愛されていると感じるアプローチができているか、子どもの顔を観ながら振り返ってみませんか。
☆ 子どもへの意図的アプローチを継続する仕掛け ☆
PTAの講演などで、2年続けて講師の依頼して下さるケースがあります。2年目のアンケートの中で、「昨年も話を聞いて気をつけようと思っていたところが忘れてしまっていたので、再び聞けてよかった」とコメントをいただくことがあります。そんなコメントに出会うたびに、嬉しいような、寂しいような思いになります。歓迎して下さることはありがたいのですが、その方のためには、継続するまでの支援ができなかったと感じるからです。
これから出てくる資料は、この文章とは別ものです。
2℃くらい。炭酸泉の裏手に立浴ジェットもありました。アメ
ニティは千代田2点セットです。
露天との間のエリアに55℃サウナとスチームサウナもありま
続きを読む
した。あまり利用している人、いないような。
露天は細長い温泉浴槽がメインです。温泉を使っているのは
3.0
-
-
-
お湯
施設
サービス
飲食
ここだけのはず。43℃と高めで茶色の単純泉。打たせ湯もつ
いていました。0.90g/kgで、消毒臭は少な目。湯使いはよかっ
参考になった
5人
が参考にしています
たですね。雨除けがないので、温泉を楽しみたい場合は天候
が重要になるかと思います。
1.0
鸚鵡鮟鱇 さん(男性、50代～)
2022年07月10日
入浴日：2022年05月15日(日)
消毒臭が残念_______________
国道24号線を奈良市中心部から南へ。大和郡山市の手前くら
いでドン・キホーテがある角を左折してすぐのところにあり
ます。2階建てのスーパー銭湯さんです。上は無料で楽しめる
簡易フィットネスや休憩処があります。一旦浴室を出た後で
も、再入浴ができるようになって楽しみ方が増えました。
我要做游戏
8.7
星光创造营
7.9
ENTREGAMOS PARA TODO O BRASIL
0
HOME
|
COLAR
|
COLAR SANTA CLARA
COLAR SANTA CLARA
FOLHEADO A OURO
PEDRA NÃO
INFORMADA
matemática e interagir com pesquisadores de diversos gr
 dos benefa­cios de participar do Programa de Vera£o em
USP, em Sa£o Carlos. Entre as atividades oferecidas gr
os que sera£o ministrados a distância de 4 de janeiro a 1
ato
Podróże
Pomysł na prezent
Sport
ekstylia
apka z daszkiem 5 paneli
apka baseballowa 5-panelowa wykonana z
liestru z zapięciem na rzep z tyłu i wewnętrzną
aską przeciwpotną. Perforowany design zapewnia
次回は、こんなこと話してみようと思うことを先行でお伝えしようと思います。
子どももそうですが、継続することは、私達大人でも永遠の課題のようです。そこで、ちょっと保護者の皆さんが、お子さんへのアプローチで「これをしよう!」と決めたことを楽しく継続する方法を、「子どもを一日5回は褒める」ことを決意したという想定で、考えてみます。
1:記録に残す
日記のように、お子さんを褒めたことについて、記録に残します。子どものどんな行動を、どのように褒めたのか、その時のお子さんの様子を記入します。さらに、親として、その一連の事柄から何を感じたかを記録します。日記を書くこと、記録に残すことが好きな方向けです。保護者が自分の決意をいつも意識できるので、継続を促します。
2:スタンプカードを作る
日記は、ちょっとと言う方には、スタンプカードがお薦めです。達成できたら、スタンプを押していきます。何の見返りがなくてもスタンプがたまるだけでもやる気が高まります。
3:自分にご褒美
一日5回褒めることができたら、自分にご褒美です。普段我慢している甘いお菓子を一人でこっそり食べる。ちょっと高価なアイスを食べる。なんていうように、自分の為だけにご褒美です。2のスタンプを貯めてご褒美も良いかもしれません。ただし、食べる者はダイエット中の方には注意です。達成感とご褒美が相まって明日のチャレンジのエネルギーになるでしょう。
4:ペナルティを課す
一日5回達成できなければ、例えば1回〇円として、未達成の回数分貯金をします。貯まったお金は、子どもや家族が喜ぶことに使いましょう。また、達成できなければ、あまりやりたくないけれど、やれば自分や家族が喜ぶ行動を一つ選んで、実行しましょう。「運動していないなぁ」という方であれば、朝の短時間のジョギングなんかよいかもしれません。
以上が私の頭に浮かんだ例です。ポイントは、「一日5回褒める」という行動が生活の中に影響するもので、始めるにあたってワクワクするような仕掛けをつくることです。
「これいいなぁ。子どもにやらせよう!」と思ったあなた!
まずは、ご自分で実践してみて下さい。